• [Assigned task]
Skip the pictures. Transcribe the rest of the data below without changing a word.

──────── Data in this exercise ────────

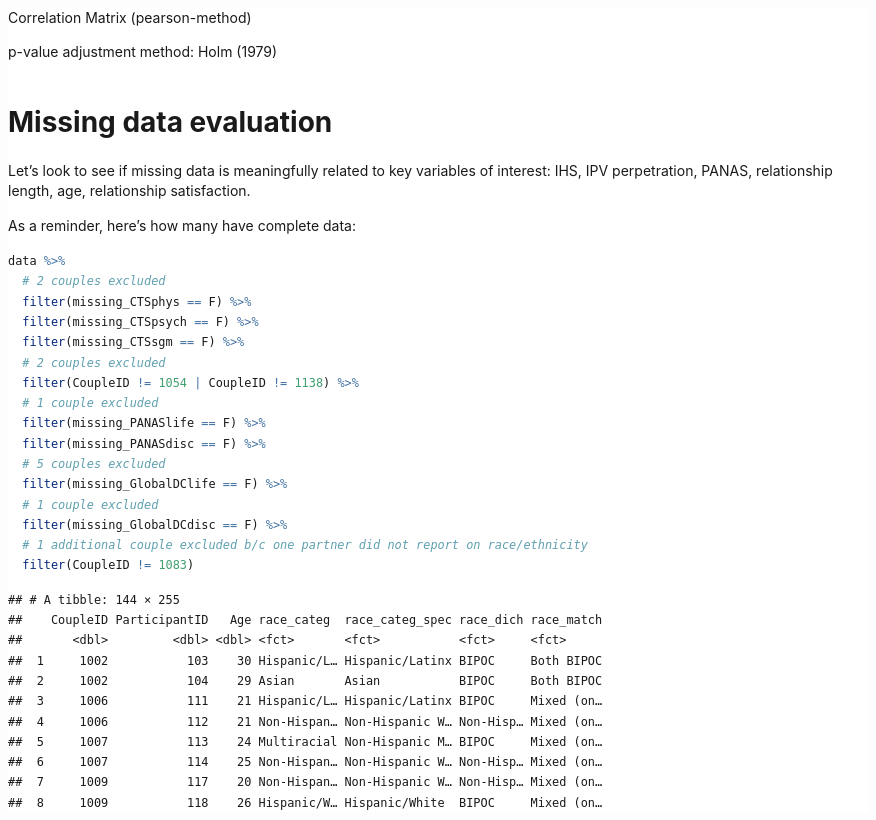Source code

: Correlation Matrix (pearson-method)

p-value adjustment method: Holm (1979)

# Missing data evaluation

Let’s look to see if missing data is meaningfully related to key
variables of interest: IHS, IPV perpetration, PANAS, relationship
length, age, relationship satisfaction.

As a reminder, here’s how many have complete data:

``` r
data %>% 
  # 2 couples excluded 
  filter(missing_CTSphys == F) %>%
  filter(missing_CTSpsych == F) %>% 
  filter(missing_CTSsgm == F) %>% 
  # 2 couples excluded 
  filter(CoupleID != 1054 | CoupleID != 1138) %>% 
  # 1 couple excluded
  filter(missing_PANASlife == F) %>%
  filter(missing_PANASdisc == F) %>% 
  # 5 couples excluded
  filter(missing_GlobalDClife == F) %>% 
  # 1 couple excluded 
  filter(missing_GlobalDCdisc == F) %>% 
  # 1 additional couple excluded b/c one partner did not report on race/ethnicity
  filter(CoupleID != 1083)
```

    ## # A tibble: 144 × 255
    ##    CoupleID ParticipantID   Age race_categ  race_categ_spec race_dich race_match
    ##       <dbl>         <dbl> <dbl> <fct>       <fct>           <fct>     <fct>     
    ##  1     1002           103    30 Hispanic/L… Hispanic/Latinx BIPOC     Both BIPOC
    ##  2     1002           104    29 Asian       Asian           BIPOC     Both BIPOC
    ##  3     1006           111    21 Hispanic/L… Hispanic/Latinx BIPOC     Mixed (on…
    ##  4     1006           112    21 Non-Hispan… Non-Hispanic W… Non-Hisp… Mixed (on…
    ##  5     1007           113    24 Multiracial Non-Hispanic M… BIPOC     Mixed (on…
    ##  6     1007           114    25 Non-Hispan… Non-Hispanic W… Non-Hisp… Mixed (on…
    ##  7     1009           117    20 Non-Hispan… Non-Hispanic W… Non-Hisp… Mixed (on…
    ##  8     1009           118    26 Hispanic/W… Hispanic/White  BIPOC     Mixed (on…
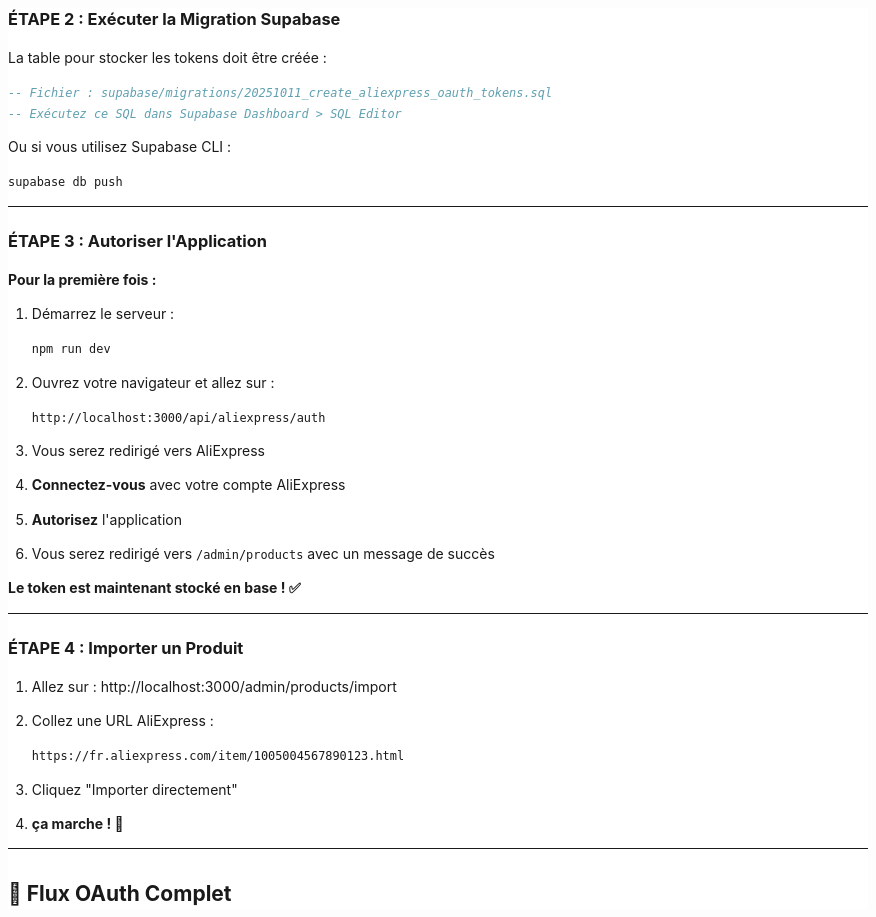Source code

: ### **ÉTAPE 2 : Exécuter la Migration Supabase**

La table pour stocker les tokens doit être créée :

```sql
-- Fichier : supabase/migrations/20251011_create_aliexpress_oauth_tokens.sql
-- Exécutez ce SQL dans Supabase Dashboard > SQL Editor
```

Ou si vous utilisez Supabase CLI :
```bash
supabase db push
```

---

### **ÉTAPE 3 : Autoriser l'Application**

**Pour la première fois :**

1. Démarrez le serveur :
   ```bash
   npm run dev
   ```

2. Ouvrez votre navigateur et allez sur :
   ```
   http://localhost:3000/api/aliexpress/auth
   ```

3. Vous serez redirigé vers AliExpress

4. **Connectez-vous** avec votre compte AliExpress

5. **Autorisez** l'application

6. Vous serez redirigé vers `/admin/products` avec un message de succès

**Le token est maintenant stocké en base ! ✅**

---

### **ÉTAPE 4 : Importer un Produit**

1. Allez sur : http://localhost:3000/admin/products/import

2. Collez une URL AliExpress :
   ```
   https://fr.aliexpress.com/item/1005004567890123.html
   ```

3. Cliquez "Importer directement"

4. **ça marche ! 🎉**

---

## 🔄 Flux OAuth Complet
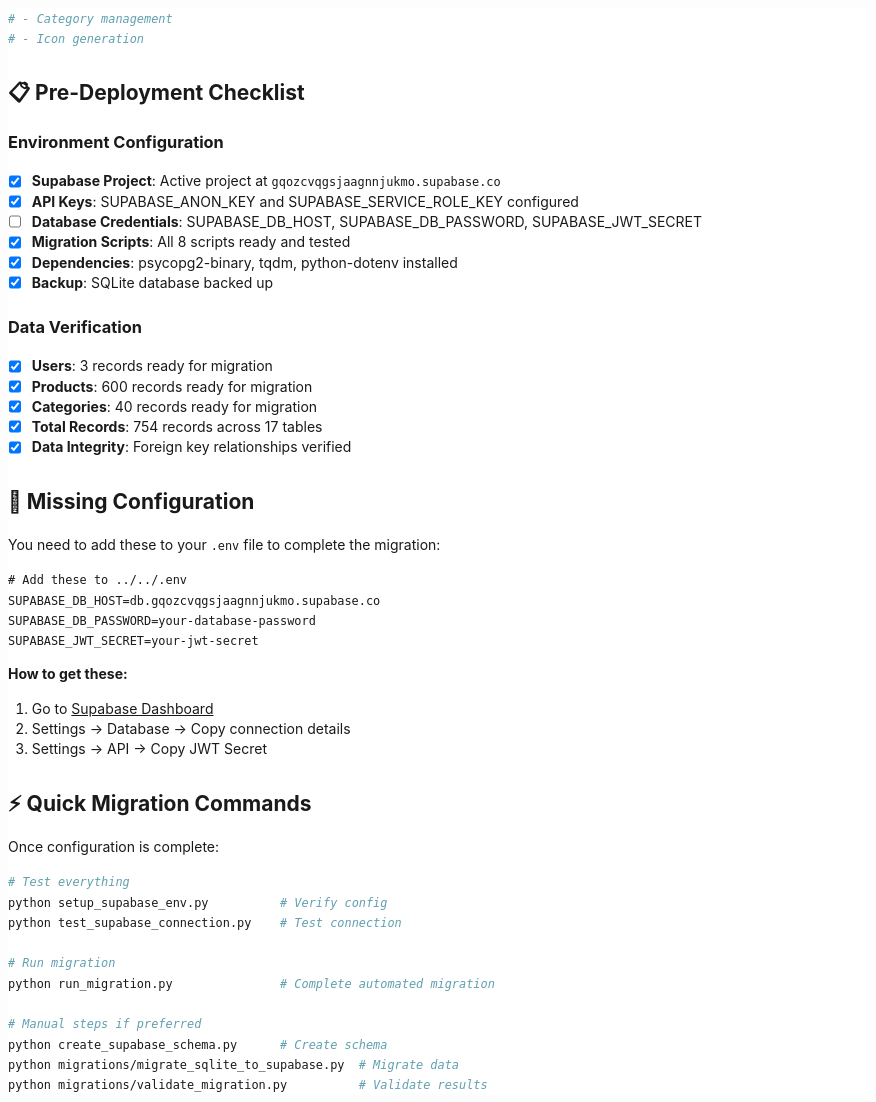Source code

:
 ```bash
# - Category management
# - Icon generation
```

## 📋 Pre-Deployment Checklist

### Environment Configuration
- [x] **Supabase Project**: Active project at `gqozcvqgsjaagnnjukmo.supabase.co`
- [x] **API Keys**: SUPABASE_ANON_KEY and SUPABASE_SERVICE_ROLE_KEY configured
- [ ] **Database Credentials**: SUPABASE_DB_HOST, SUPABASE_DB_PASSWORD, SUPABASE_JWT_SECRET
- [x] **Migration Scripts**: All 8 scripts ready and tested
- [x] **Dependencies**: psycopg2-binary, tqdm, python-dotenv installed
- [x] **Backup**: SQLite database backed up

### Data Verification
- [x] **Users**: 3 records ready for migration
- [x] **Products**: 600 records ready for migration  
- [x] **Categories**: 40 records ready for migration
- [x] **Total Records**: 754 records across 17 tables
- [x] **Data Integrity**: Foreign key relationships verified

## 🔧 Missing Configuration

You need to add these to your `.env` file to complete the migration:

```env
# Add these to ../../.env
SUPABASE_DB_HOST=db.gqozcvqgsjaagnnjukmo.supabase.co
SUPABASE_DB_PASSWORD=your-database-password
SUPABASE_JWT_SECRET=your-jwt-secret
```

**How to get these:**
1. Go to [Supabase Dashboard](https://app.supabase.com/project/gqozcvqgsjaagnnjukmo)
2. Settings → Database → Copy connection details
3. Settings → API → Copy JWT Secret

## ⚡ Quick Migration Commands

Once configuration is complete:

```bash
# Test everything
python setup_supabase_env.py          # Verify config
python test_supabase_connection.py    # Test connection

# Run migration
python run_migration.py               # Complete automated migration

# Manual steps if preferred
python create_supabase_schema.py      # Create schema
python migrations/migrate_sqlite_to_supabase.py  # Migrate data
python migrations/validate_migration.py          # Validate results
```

────────

• [Response to this exercise]
Source code

: Correlation Matrix (pearson-method)

p-value adjustment method: Holm (1979)

# Missing data evaluation

Let’s look to see if missing data is meaningfully related to key
variables of interest: IHS, IPV perpetration, PANAS, relationship
length, age, relationship satisfaction.

As a reminder, here’s how many have complete data:

``` r
data %>% 
  # 2 couples excluded 
  filter(missing_CTSphys == F) %>%
  filter(missing_CTSpsych == F) %>% 
  filter(missing_CTSsgm == F) %>% 
  # 2 couples excluded 
  filter(CoupleID != 1054 | CoupleID != 1138) %>% 
  # 1 couple excluded
  filter(missing_PANASlife == F) %>%
  filter(missing_PANASdisc == F) %>% 
  # 5 couples excluded
  filter(missing_GlobalDClife == F) %>% 
  # 1 couple excluded 
  filter(missing_GlobalDCdisc == F) %>% 
  # 1 additional couple excluded b/c one partner did not report on race/ethnicity
  filter(CoupleID != 1083)
```

    ## # A tibble: 144 × 255
    ##    CoupleID ParticipantID   Age race_categ  race_categ_spec race_dich race_match
    ##       <dbl>         <dbl> <dbl> <fct>       <fct>           <fct>     <fct>     
    ##  1     1002           103    30 Hispanic/L… Hispanic/Latinx BIPOC     Both BIPOC
    ##  2     1002           104    29 Asian       Asian           BIPOC     Both BIPOC
    ##  3     1006           111    21 Hispanic/L… Hispanic/Latinx BIPOC     Mixed (on…
    ##  4     1006           112    21 Non-Hispan… Non-Hispanic W… Non-Hisp… Mixed (on…
    ##  5     1007           113    24 Multiracial Non-Hispanic M… BIPOC     Mixed (on…
    ##  6     1007           114    25 Non-Hispan… Non-Hispanic W… Non-Hisp… Mixed (on…
    ##  7     1009           117    20 Non-Hispan… Non-Hispanic W… Non-Hisp… Mixed (on…
    ##  8     1009           118    26 Hispanic/W… Hispanic/White  BIPOC     Mixed (on…
Source code

: ### **ÉTAPE 2 : Exécuter la Migration Supabase**

La table pour stocker les tokens doit être créée :

```sql
-- Fichier : supabase/migrations/20251011_create_aliexpress_oauth_tokens.sql
-- Exécutez ce SQL dans Supabase Dashboard > SQL Editor
```

Ou si vous utilisez Supabase CLI :
```bash
supabase db push
```

---

### **ÉTAPE 3 : Autoriser l'Application**

**Pour la première fois :**

1. Démarrez le serveur :
   ```bash
   npm run dev
   ```

2. Ouvrez votre navigateur et allez sur :
   ```
   http://localhost:3000/api/aliexpress/auth
   ```

3. Vous serez redirigé vers AliExpress

4. **Connectez-vous** avec votre compte AliExpress

5. **Autorisez** l'application

6. Vous serez redirigé vers `/admin/products` avec un message de succès

**Le token est maintenant stocké en base ! ✅**

---

### **ÉTAPE 4 : Importer un Produit**

1. Allez sur : http://localhost:3000/admin/products/import

2. Collez une URL AliExpress :
   ```
   https://fr.aliexpress.com/item/1005004567890123.html
   ```

3. Cliquez "Importer directement"

4. **ça marche ! 🎉**

---

## 🔄 Flux OAuth Complet
Source code

:
 ```bash
# - Category management
# - Icon generation
```

## 📋 Pre-Deployment Checklist

### Environment Configuration
- [x] **Supabase Project**: Active project at `gqozcvqgsjaagnnjukmo.supabase.co`
- [x] **API Keys**: SUPABASE_ANON_KEY and SUPABASE_SERVICE_ROLE_KEY configured
- [ ] **Database Credentials**: SUPABASE_DB_HOST, SUPABASE_DB_PASSWORD, SUPABASE_JWT_SECRET
- [x] **Migration Scripts**: All 8 scripts ready and tested
- [x] **Dependencies**: psycopg2-binary, tqdm, python-dotenv installed
- [x] **Backup**: SQLite database backed up

### Data Verification
- [x] **Users**: 3 records ready for migration
- [x] **Products**: 600 records ready for migration  
- [x] **Categories**: 40 records ready for migration
- [x] **Total Records**: 754 records across 17 tables
- [x] **Data Integrity**: Foreign key relationships verified

## 🔧 Missing Configuration

You need to add these to your `.env` file to complete the migration:

```env
# Add these to ../../.env
SUPABASE_DB_HOST=db.gqozcvqgsjaagnnjukmo.supabase.co
SUPABASE_DB_PASSWORD=your-database-password
SUPABASE_JWT_SECRET=your-jwt-secret
```

**How to get these:**
1. Go to [Supabase Dashboard](https://app.supabase.com/project/gqozcvqgsjaagnnjukmo)
2. Settings → Database → Copy connection details
3. Settings → API → Copy JWT Secret

## ⚡ Quick Migration Commands

Once configuration is complete:

```bash
# Test everything
python setup_supabase_env.py          # Verify config
python test_supabase_connection.py    # Test connection

# Run migration
python run_migration.py               # Complete automated migration

# Manual steps if preferred
python create_supabase_schema.py      # Create schema
python migrations/migrate_sqlite_to_supabase.py  # Migrate data
python migrations/validate_migration.py          # Validate results
```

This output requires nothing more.